2016 IAAA Winner Detecting Preclinical Cognitive Change

Detecting Preclinical Cognitive Change

The Clock Drawing Test -- a simple pencil and paper test -- has been used for more than 50 years as a screening tool to differentiate healthy individuals from those with cognitive impairment, and has proven useful in helping to diagnose cognitive dysfunction associated with neurological disorders such as Alzheimer's disease, Parkinson's disease, and other dementias and conditions. For nearly a decade we have been administering the test using a digitizing ballpoint pen that reports its position with considerable spatial and temporal precision. We developed a methodology that analyzes the pen stroke data from these drawings and computed a large collection of features (statistics) of the drawings. We applied a variety of machine learning techniques to the data, producing interpretable predictive and prescriptive models. The resulting scoring systems were designed to be as easy to use as scoring systems currently used by clinicians, but more accurate.
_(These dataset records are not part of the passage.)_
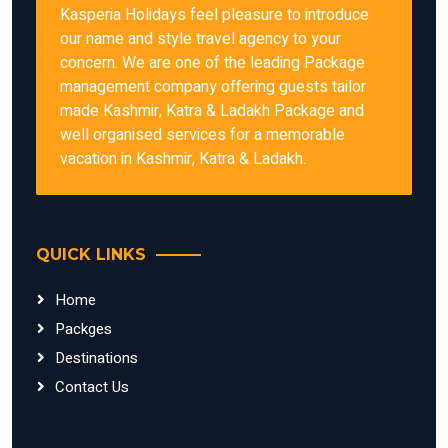
Kasperia Holidays feel pleasure to introduce
our name and style travel agency to your
concern. We are one of the leading Package
management company offering guests tailor
made Kashmir, Katra & Ladakh Package and
well organised services for a memorable
vacation in Kashmir, Katra & Ladakh.
QUICK LINKS
Home
Packges
Destinations
Contact Us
These new tests do not rely on doctors' subjective judgment, unlike the current (non-digitized) clock drawing test. We evaluated our new models with a variety of techniques, including operationalizing a number of widely used manual scoring systems so that we could use them as benchmarks. We explored the tradeoffs in performance and interpretability in classifiers built using a number of different subsets of these features and a variety of different machine learning techniques. While more work is required for FDA approval, the work we have done offers the possibility of substantial improvement in detecting cognitive impairment earlier than currently possible. Given that the costs incurred for just a single form of dementia -- Alzheimer's Disease -- are currently $200 billion per year, and are projected to reach one trillion dollars annually by 2050, early detection of impairment will have considerable medical, sociological, and economic impact.